Negative reviews are online forever, and the only way to offset them is by having a lot more positive reviews than negative.

Six Tips On Creating A Company Asset From Online Reviews

So here’s our best advice on creating an online review asset that helps grow your business:

    1. Embrace both positive and negative reviews.  Sure, people love the good things people say about them, but negative reviews are the way they can find out how to improve their business.  Pay attention to negative reviews, look at them as welcome news, and fix the underlying problems.  In addition, a mix of negative reviews and positive reviews looks more authentic.
    2. Respond professionally and publically to both negative and positive reviews – and to as many as possible.  This allows you to voice your branding message to people who read reviews and lets them know that your company listens to and cares about their customer’s experience.  This is particularly important for negative reviews.  People care less about the negative review and more about how the company responds to it.
    3. Ask everyone that experiences your business to leave you an honest review as soon after the experience as possible – while it’s fresh in their minds.   Here’s another perspective on that: “This may seem obvious, but it can be a more difficult step than you think. The best time to ask for feedback is when customers are satisfied. They understand how the online world works and how important reviews are to a business. When a customer compliments your company, ask them directly to post a positive remark on a review site. If they are not familiar with any review sites, suggest one or two to get them started. Be sure to train your employees to ask customers for reviews.
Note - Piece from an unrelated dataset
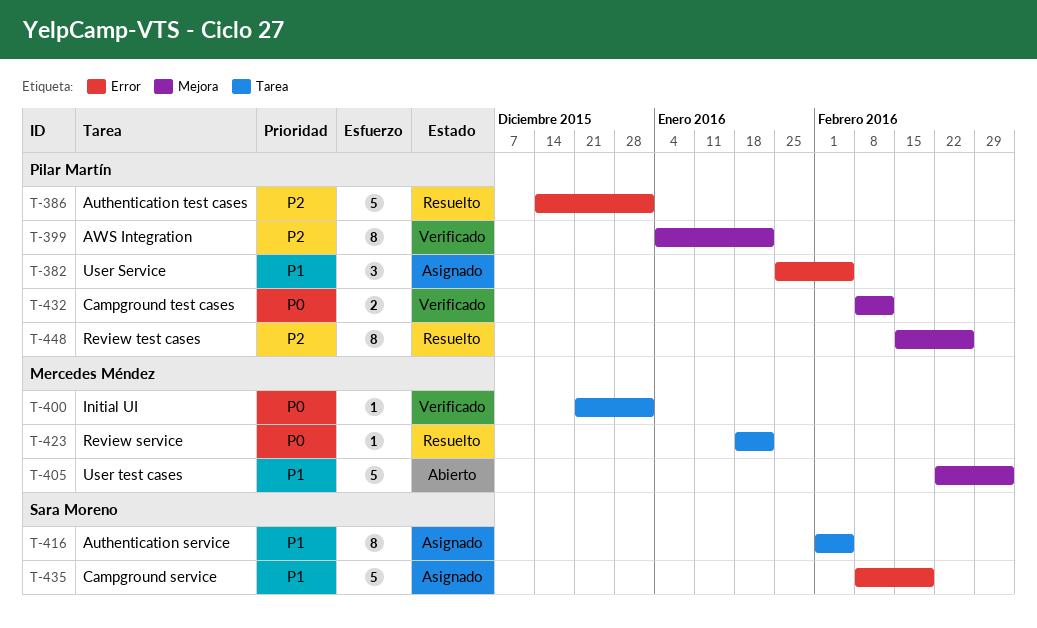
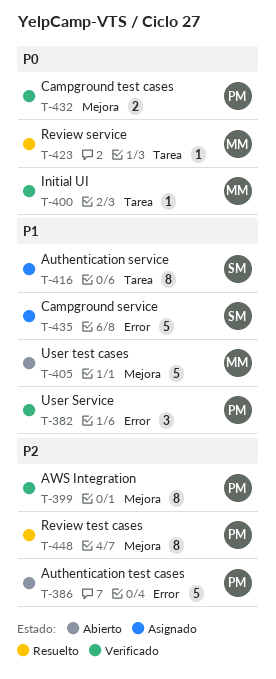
T-382, status: Asignado -> Verificado
T-386, status: Resuelto -> Abierto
Since they are the frontline of your business, they are in the best position to gather favorable comments.” brightpast.com
    4. Create a system that automates as much of the work of requesting and monitoring reviews as possible, without losing the personal touch of engaging them about their experience.  Automating some of these steps helps to generate more reviews with less effort.

    5. Make sure all employees know how important online reviews are to the business.  Employees are the key to making this work.  They need to be enthusiastically involved in seeking reviews.  some companies offer internal incentives for employees with outstanding performance in getting and responding to reviews.

    6. Utilize brand journalism.  Create a regular drumbeat of blog posts, articles, or press releases that position the company as the trusted authority in your field.  Press releases syndicated to local, regional, and national news outlets are an excellent way to build an online reputation, as well as backlinks to your site that help in local search rankings.

What ideas do you have about getting reviews in your industry?